The Wireless Industry Code

The CRTC released the Wireless Industry Code on Monday.  The Code itself has 8 pages of rules and 2 pages of definitions and is accompanied by a 1-pager entitled “Your […]
Published on June 7, 2013

The CRTC released the Wireless Industry Code on Monday.  The Code itself has 8 pages of rules and 2 pages of definitions and is accompanied by a 1-pager entitled “Your Rights as a Consumer” which has a handy checklist that anyone can use to see if their supplier is fully measuring up.

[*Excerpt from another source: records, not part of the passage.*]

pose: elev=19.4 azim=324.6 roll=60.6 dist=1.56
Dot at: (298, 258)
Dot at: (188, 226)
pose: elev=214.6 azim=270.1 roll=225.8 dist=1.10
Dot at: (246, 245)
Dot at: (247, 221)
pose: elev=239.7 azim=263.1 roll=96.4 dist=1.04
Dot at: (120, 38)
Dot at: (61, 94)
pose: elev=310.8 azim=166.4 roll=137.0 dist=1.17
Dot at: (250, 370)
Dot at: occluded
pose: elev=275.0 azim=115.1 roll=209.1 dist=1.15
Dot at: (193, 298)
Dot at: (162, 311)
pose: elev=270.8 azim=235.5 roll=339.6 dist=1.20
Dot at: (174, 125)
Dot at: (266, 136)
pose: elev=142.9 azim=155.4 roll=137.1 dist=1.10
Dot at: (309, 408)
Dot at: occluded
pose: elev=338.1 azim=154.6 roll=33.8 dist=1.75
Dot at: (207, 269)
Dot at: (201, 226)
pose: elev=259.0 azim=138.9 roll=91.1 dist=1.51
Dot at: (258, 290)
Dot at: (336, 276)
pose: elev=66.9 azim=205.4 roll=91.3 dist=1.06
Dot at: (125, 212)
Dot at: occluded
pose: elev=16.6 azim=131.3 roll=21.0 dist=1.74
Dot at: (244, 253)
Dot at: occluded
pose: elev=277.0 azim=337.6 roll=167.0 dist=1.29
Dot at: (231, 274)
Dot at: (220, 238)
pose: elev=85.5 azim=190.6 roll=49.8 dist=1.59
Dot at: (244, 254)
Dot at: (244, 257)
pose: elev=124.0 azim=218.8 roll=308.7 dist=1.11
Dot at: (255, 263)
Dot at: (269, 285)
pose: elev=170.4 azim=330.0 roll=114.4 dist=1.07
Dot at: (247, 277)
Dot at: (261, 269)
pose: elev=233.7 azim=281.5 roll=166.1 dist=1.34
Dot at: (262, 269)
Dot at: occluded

The Code includes using plain language and other measures to ensure that consumers know what their contract means and what their service includes.  It is rather telling that this is deemed to be necessary.  Other parts of the Code deal with disconnection rules, lost or stolen phones, repairs, unlocking, premium services, security deposits, changes in contracts, expiration of prepaid cards and a few other matters.

The 3-year contract is, in effect, limited to 2 years although suppliers can continue to offer them.  The handset subsidy, however, must be calculated to expire in 24 months and no other early cancellation fee can be charged in addition to the remainder of the handset subsidy.

There are limits to roaming fees in any given month and limits on overage charges in data plans as well as a requirement to notify the customer when international roaming charges are kicking in that includes the rates that will apply.  This is intended to reduce instances of “bill shock”, that occurs when people get a $2000 bill after returning from a trip to the U.S. or overseas.

Some commentators have described the Code as another assault on free markets.  See, for example,

http://opinion.financialpost.com/2013/06/04/crtc-kills-three-year-contracts-in-latest-futile-attack-on-the-wireless-industry/

Far from being an attack on the wireless industry, the wireless industry itself requested the CRTC to create a Wireless Industry Code of Conduct, to protect it from a host of provincial legislative initiatives.  The wireless industry has managed to get consumers so upset that provinces were starting to impose legislation.

This came about as a result of genuine grass roots anger over poor treatment, not just cynical manipulation of the system by consumer lobby groups.  The wireless industry has exhibited classic oligopoly behaviour with high prices, lots of advertising and specious product differentiation.  Prices fell dramatically when Wind and Mobilicity were licensed.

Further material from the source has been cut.